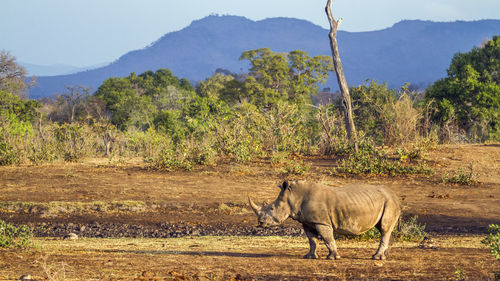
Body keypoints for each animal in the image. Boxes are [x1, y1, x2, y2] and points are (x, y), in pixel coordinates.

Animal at [250, 179, 402, 258]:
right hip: (385, 202)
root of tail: (396, 196)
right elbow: (312, 240)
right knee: (382, 228)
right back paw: (384, 255)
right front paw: (309, 256)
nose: (260, 223)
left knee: (384, 228)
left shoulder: (321, 222)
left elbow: (328, 239)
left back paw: (376, 257)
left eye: (271, 208)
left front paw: (333, 257)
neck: (294, 196)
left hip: (390, 203)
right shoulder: (308, 222)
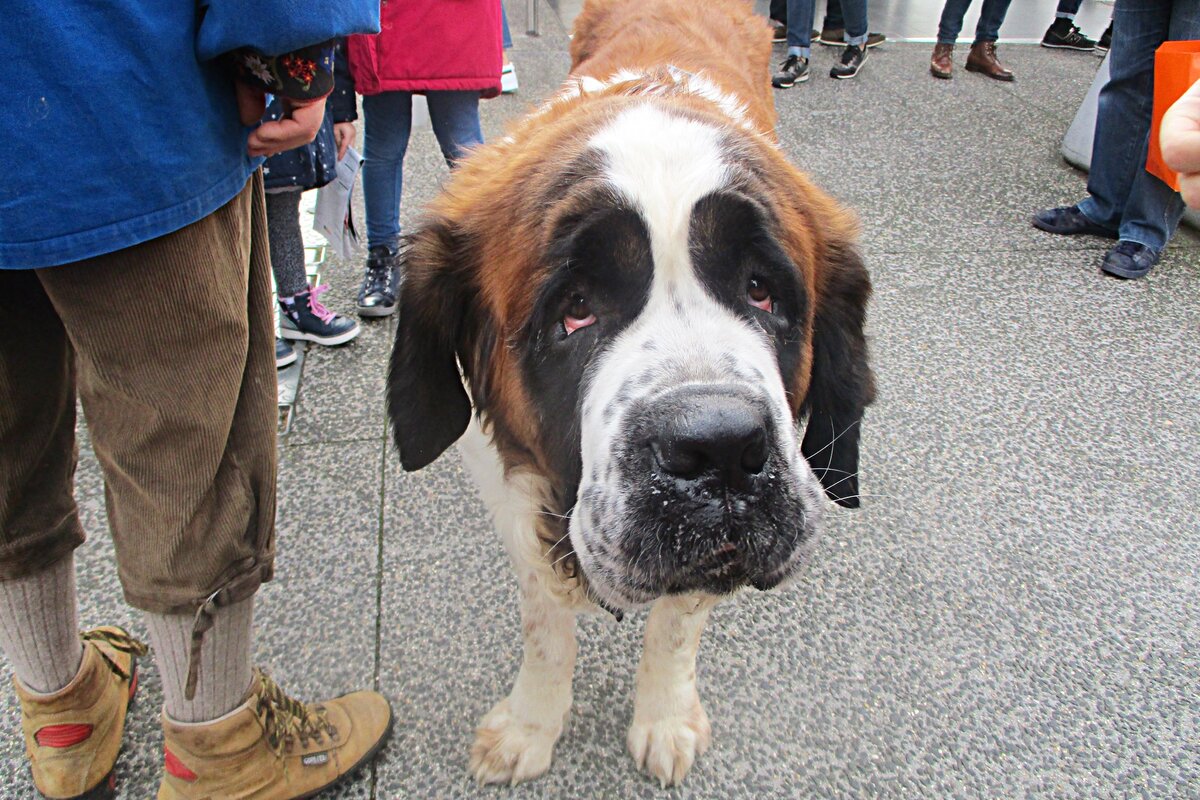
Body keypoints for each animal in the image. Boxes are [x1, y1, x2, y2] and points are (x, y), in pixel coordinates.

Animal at [388, 0, 878, 786]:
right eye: (575, 308)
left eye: (761, 289)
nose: (721, 448)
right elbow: (545, 625)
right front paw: (530, 724)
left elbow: (676, 628)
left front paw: (665, 720)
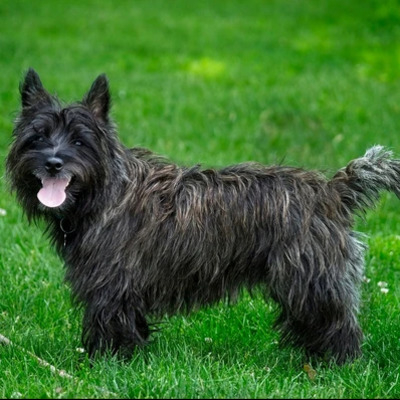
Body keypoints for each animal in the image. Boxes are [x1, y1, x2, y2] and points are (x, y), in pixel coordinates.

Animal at [5, 68, 400, 362]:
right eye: (37, 137)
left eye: (79, 140)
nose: (53, 163)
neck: (105, 193)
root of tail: (332, 190)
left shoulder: (110, 285)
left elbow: (110, 324)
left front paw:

» **TO DO**
Output each line above exactly as it stands, omitting the pictures.

» **RESULT OF THE EXERCISE**
Body keypoints for each animal in the image. Boxes are [x1, y1, x2, y2] and points are (x, y), in pixel coordinates.

Animal at [250, 179, 402, 258]:
right hip: (385, 202)
root of tail: (396, 196)
right elbow: (312, 240)
right knee: (382, 228)
right back paw: (384, 255)
right front paw: (309, 256)
nose: (260, 223)
left knee: (384, 228)
left shoulder: (321, 222)
left elbow: (328, 239)
left back paw: (376, 257)
left eye: (271, 208)
left front paw: (333, 257)
neck: (294, 196)
left hip: (390, 203)
right shoulder: (308, 222)
Body keypoints for each animal in the image. Boxes are [x1, y1, x2, y2] and points are (x, y), in pixel coordinates.

Animal at [388, 0, 878, 786]:
right eye: (575, 308)
left eye: (761, 289)
nose: (721, 448)
right elbow: (545, 625)
right front paw: (530, 724)
left elbow: (676, 628)
left front paw: (665, 720)
Body keypoints for each animal in the image. Boxes are [x1, y1, x2, y2] and points are (x, y), in pixel coordinates.

Animal at [5, 68, 400, 362]:
right eye: (37, 137)
left eye: (79, 140)
nose: (53, 163)
neck: (105, 193)
root of tail: (332, 190)
left shoulder: (110, 285)
left elbow: (110, 324)
left front paw:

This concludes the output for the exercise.